In the late nineties, the great promise of the internet was that it was going to fully realise the democratic idea of the free press. And there is an argument to say that it has. Each of us can run a media company, each of us is a reporter. None of us is forced to fall back on mainstream sources of knowledge.

However, in the last ten years, the centralisation of power in the hands of Google, Apple and Facebook, presents the same challenge as that of the hegemony of UK press barons.

A centralised press is never free, and the current state of the internet means that all the gains of independent publishing add up to a negative for independent thought. If anything, we are more hungry than ever for a mainstream, for a central authority to help us navigate the uncritical online space.

The great irony of our age is that total democratisation silences real dissent better than any totalitarian regime.
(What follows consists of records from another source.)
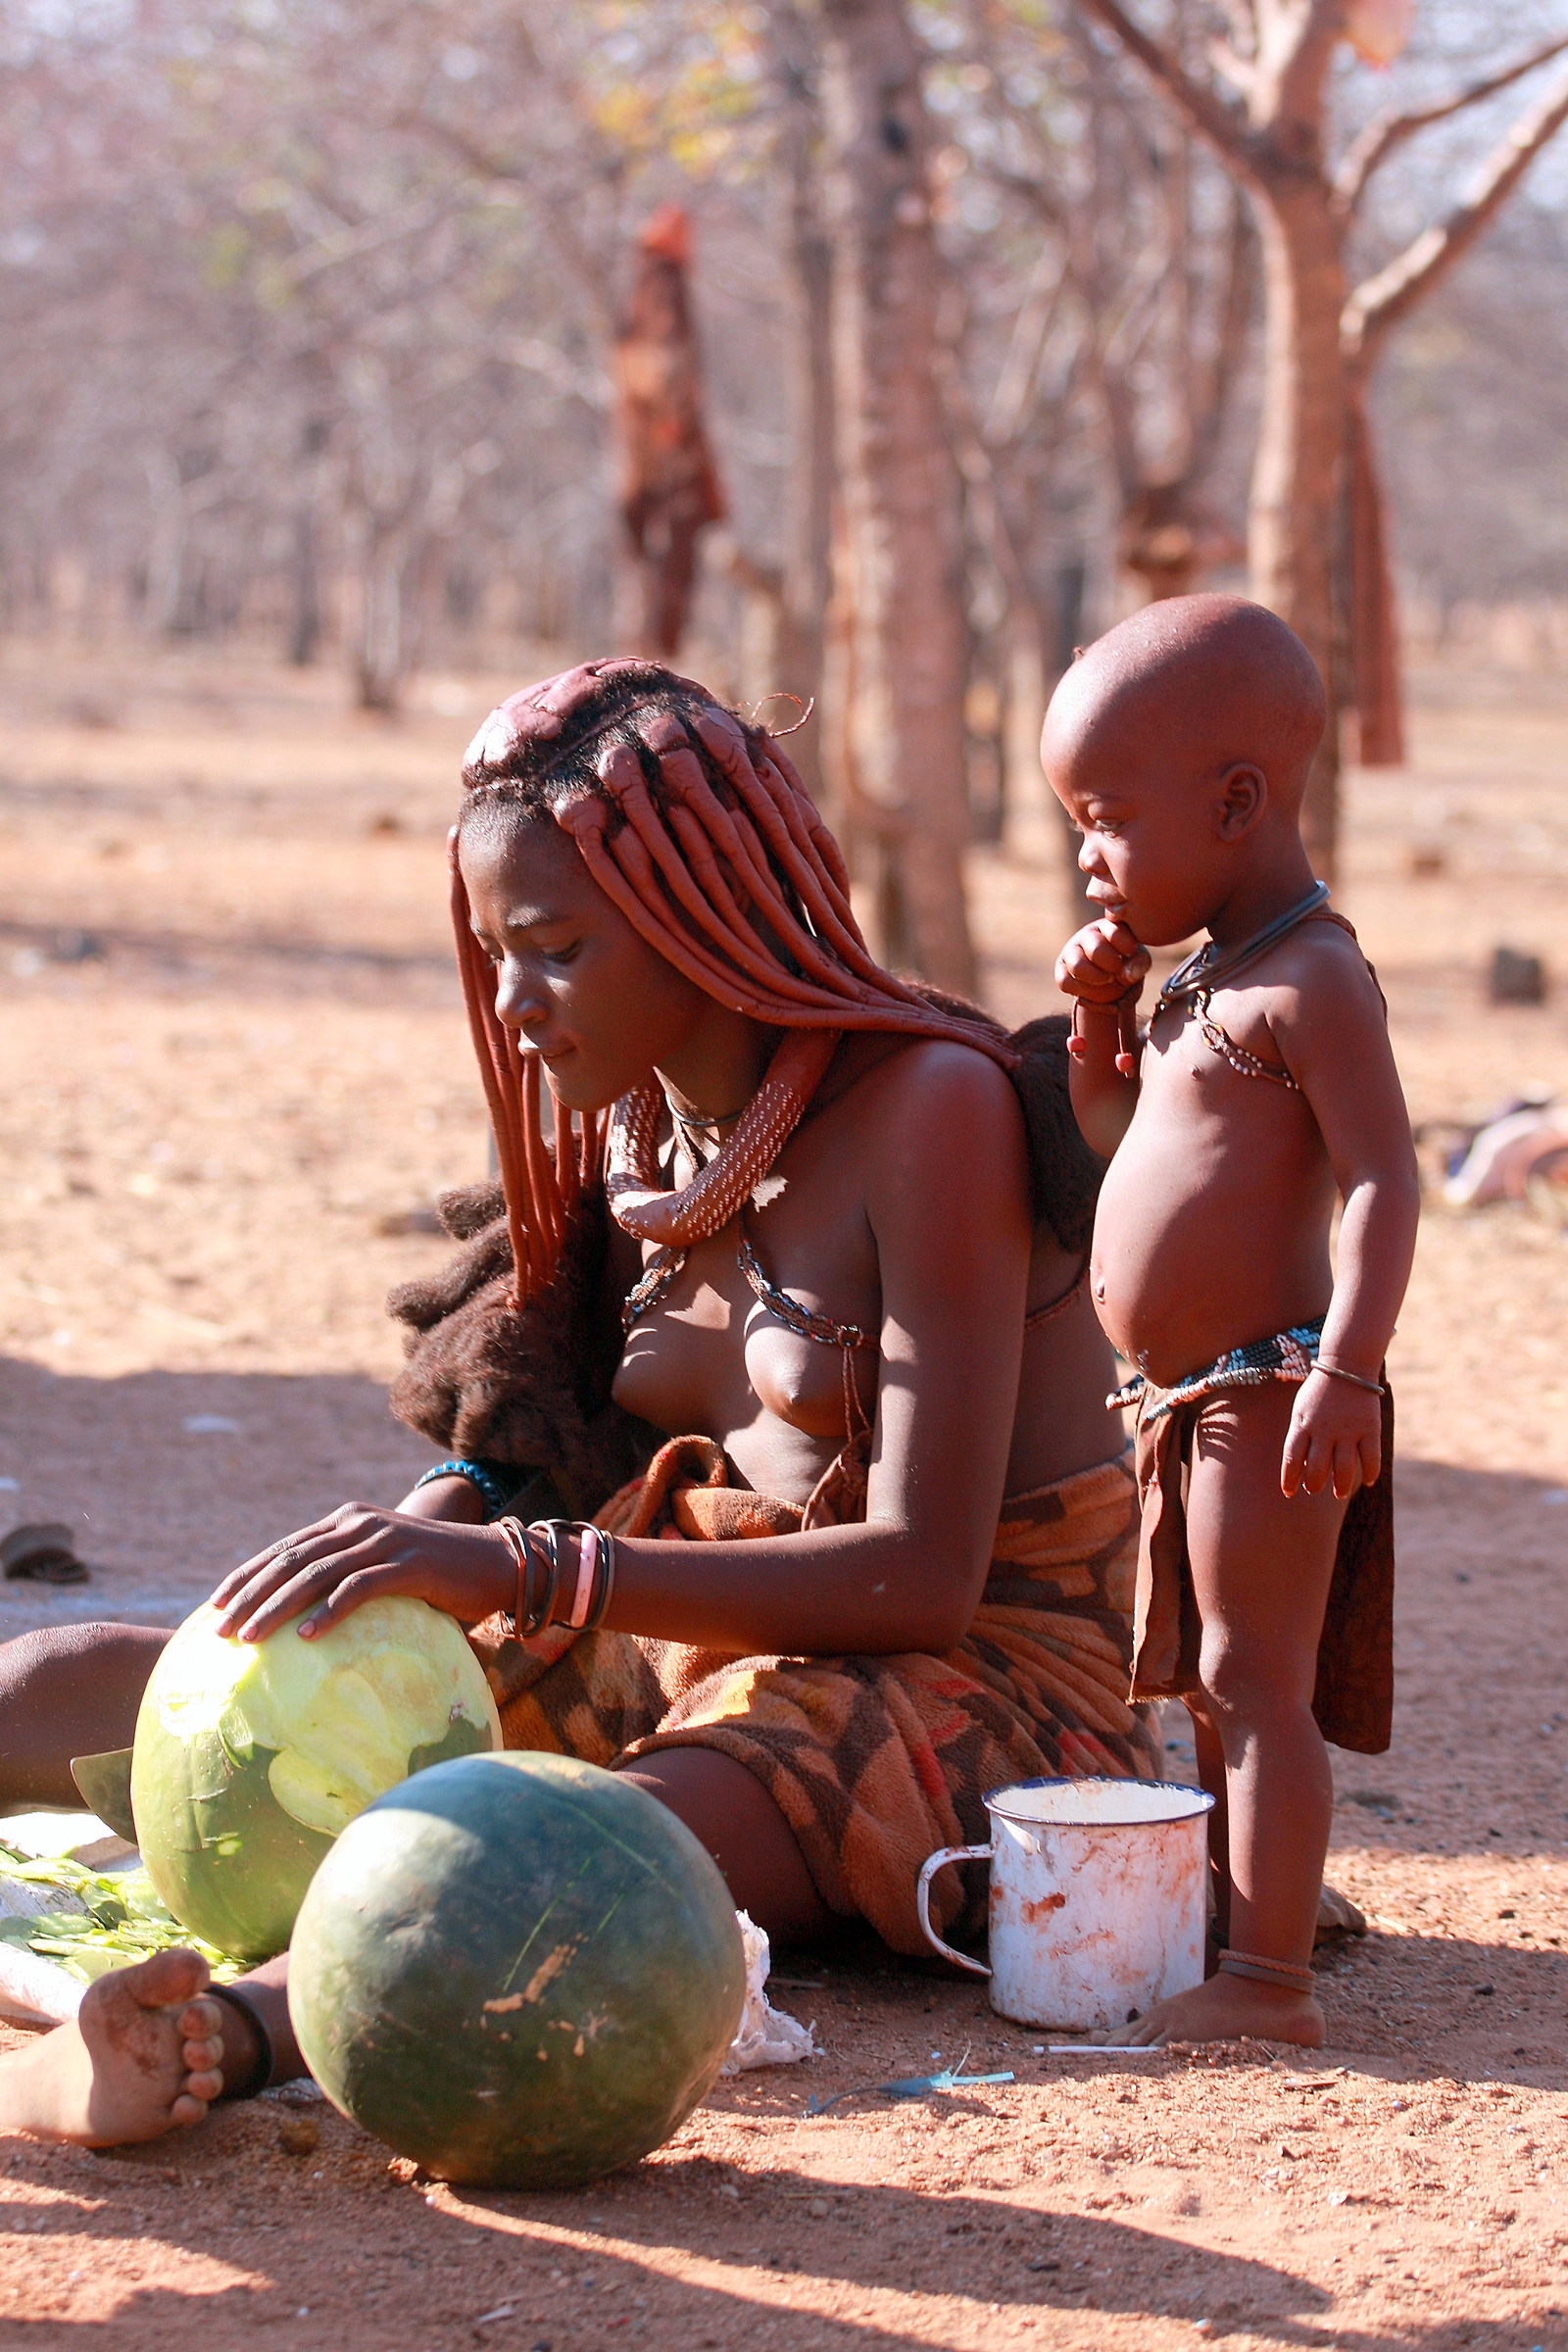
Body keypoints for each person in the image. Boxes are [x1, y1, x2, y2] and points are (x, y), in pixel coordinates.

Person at [0, 656, 1151, 2138]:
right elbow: (546, 1450)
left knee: (580, 1843)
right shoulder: (633, 1129)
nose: (515, 1001)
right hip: (655, 1630)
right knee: (79, 1679)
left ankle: (219, 2034)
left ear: (695, 916)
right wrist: (429, 1542)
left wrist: (515, 1569)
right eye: (495, 955)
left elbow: (926, 1580)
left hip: (952, 1694)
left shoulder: (936, 1110)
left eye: (552, 949)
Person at [1048, 594, 1419, 2048]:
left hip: (1274, 1389)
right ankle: (1236, 1921)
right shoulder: (1205, 980)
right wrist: (1097, 1027)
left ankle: (1268, 1980)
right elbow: (1114, 1141)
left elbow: (1388, 1182)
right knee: (1210, 1679)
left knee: (1254, 1678)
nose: (1088, 853)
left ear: (1239, 800)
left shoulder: (1315, 980)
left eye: (1105, 817)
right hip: (1189, 1394)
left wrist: (1350, 1370)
A challenging voice is robbed of its danger if it is just one voice in a cacophony of 80 million other voices. The mainstream consolidates itself as the gaggle of commentary grows on the internet.

A voice can only truly be dissenting if it actually impacts the mainstream.

This may leave us feeling depressed. But the real challenge to the free press is not cultural overload. The facts of life in a social media world only make dissent impossible if we cave in to apathy and frustration.

What we often forget is that the free press is part of individual rights. It guarantees us a right to not only say what we want, but to have our voices heard – if we are prepared to do the work.

A free press requires us to take the risk of failure. It means a long-term battle, a war of attrition with the centralised status quo. In that sense, the state of the free press is as it was in Milton’s time, a dangerous, arduous fight with no guarantee of victory.

All that is different in our age is that we apply social media values of instantaneity and popular trend to measure our impact. None of these have anything to do with the free press.

If the free press is under threat, we only have ourselves to blame. We must be aggressive, disruptive, unapologetic, dissenting and above all things LOUD. We must not let the internet fool us into the current, yuppy version of dissent and cultural disparateness that results from the overpraised democratisation of the media.

Yes, write your blog. Yes, start a YouTube company. But the mere existence of your independent voice doth not a free press make. Like all rights, the free press must be active, we must insist on being heard.